:: Data to use
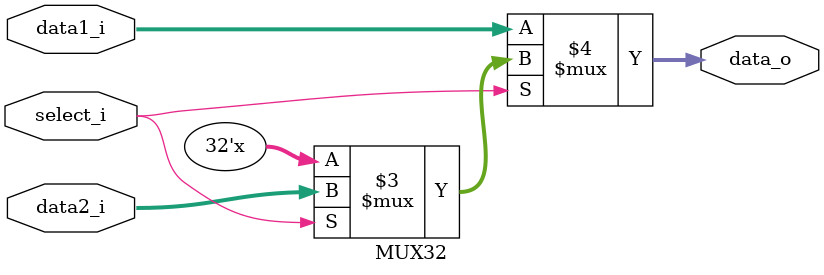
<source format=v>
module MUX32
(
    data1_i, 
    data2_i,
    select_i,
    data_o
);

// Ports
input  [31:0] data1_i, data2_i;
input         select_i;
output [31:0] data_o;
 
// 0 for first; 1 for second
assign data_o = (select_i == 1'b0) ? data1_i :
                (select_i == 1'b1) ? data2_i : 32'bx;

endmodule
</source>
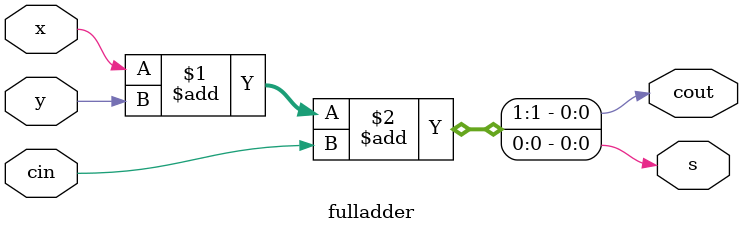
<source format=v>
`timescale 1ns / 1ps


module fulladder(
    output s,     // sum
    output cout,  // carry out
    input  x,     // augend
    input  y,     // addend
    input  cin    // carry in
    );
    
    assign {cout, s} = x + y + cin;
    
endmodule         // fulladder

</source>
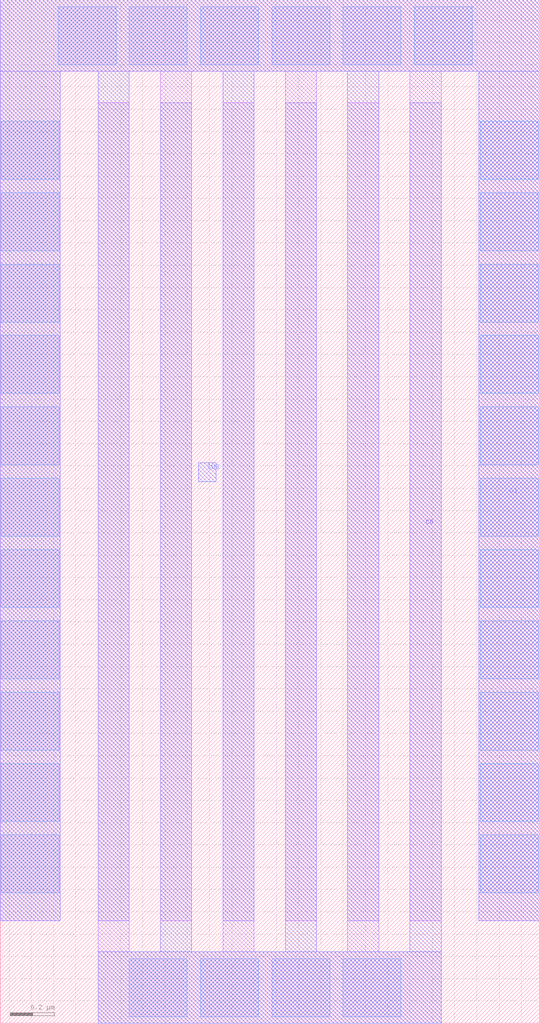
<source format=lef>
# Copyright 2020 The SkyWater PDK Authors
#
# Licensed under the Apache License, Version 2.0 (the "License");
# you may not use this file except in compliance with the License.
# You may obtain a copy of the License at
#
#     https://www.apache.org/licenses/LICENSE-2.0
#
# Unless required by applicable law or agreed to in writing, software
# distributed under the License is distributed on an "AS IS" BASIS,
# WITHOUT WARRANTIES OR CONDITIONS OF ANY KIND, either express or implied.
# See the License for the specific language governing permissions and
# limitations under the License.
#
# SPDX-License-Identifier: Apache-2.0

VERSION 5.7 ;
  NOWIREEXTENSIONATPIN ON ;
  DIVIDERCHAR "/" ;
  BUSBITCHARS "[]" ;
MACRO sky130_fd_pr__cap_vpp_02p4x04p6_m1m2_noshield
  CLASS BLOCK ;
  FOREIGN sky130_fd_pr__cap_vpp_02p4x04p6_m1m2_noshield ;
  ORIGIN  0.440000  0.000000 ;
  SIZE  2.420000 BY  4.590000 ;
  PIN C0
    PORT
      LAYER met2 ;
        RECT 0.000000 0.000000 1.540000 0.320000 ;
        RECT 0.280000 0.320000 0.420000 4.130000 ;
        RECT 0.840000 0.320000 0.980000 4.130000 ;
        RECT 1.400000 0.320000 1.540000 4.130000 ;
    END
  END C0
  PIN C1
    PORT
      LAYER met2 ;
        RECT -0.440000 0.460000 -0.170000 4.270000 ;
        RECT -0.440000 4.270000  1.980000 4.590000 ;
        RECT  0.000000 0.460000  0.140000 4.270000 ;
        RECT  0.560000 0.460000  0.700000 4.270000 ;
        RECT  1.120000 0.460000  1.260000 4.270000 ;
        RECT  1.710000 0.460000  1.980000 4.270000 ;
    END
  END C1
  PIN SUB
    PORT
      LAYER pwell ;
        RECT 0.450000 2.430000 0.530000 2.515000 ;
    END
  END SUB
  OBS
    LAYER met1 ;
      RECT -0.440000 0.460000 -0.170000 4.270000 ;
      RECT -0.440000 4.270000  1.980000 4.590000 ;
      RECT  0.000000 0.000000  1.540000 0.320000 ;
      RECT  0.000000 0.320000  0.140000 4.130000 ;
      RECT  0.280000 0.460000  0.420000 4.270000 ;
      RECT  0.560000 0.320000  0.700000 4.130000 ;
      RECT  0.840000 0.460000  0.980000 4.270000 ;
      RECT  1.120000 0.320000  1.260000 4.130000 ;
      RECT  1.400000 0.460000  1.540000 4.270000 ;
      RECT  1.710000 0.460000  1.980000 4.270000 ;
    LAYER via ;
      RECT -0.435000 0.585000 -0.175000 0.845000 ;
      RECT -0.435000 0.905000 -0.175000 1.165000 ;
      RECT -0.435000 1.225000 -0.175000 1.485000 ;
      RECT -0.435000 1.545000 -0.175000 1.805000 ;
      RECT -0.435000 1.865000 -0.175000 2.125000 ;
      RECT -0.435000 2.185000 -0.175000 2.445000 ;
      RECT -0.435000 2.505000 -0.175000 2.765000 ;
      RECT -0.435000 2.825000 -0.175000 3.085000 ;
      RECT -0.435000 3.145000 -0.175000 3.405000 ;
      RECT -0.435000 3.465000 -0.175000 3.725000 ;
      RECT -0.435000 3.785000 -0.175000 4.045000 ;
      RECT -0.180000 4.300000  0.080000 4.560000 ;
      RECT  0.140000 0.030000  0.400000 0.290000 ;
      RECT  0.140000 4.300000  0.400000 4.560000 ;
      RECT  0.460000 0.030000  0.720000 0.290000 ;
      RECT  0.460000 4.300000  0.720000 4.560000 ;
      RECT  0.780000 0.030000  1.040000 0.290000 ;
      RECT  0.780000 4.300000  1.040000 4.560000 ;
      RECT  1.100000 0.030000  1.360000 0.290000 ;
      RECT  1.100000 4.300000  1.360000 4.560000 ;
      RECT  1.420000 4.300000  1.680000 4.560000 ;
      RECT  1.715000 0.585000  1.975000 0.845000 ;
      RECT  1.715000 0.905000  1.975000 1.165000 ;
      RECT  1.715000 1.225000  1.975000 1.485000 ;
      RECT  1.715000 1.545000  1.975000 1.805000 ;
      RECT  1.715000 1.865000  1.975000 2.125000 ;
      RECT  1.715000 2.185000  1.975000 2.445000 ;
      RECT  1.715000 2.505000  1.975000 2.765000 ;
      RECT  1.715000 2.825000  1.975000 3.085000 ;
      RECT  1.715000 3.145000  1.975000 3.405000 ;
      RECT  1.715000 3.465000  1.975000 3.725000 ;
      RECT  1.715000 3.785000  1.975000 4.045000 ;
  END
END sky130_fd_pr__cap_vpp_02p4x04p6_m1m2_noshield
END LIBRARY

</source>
::::
Repeat exactly the lines of the records from the one containing "0.720000 0.290000 ;" to the last, and include no line outside that stretch.

→ Problem solution:
      RECT  0.460000 0.030000  0.720000 0.290000 ;
      RECT  0.460000 4.300000  0.720000 4.560000 ;
      RECT  0.780000 0.030000  1.040000 0.290000 ;
      RECT  0.780000 4.300000  1.040000 4.560000 ;
      RECT  1.100000 0.030000  1.360000 0.290000 ;
      RECT  1.100000 4.300000  1.360000 4.560000 ;
      RECT  1.420000 4.300000  1.680000 4.560000 ;
      RECT  1.715000 0.585000  1.975000 0.845000 ;
      RECT  1.715000 0.905000  1.975000 1.165000 ;
      RECT  1.715000 1.225000  1.975000 1.485000 ;
      RECT  1.715000 1.545000  1.975000 1.805000 ;
      RECT  1.715000 1.865000  1.975000 2.125000 ;
      RECT  1.715000 2.185000  1.975000 2.445000 ;
      RECT  1.715000 2.505000  1.975000 2.765000 ;
      RECT  1.715000 2.825000  1.975000 3.085000 ;
      RECT  1.715000 3.145000  1.975000 3.405000 ;
      RECT  1.715000 3.465000  1.975000 3.725000 ;
      RECT  1.715000 3.785000  1.975000 4.045000 ;
  END
END sky130_fd_pr__cap_vpp_02p4x04p6_m1m2_noshield
END LIBRARY

</source>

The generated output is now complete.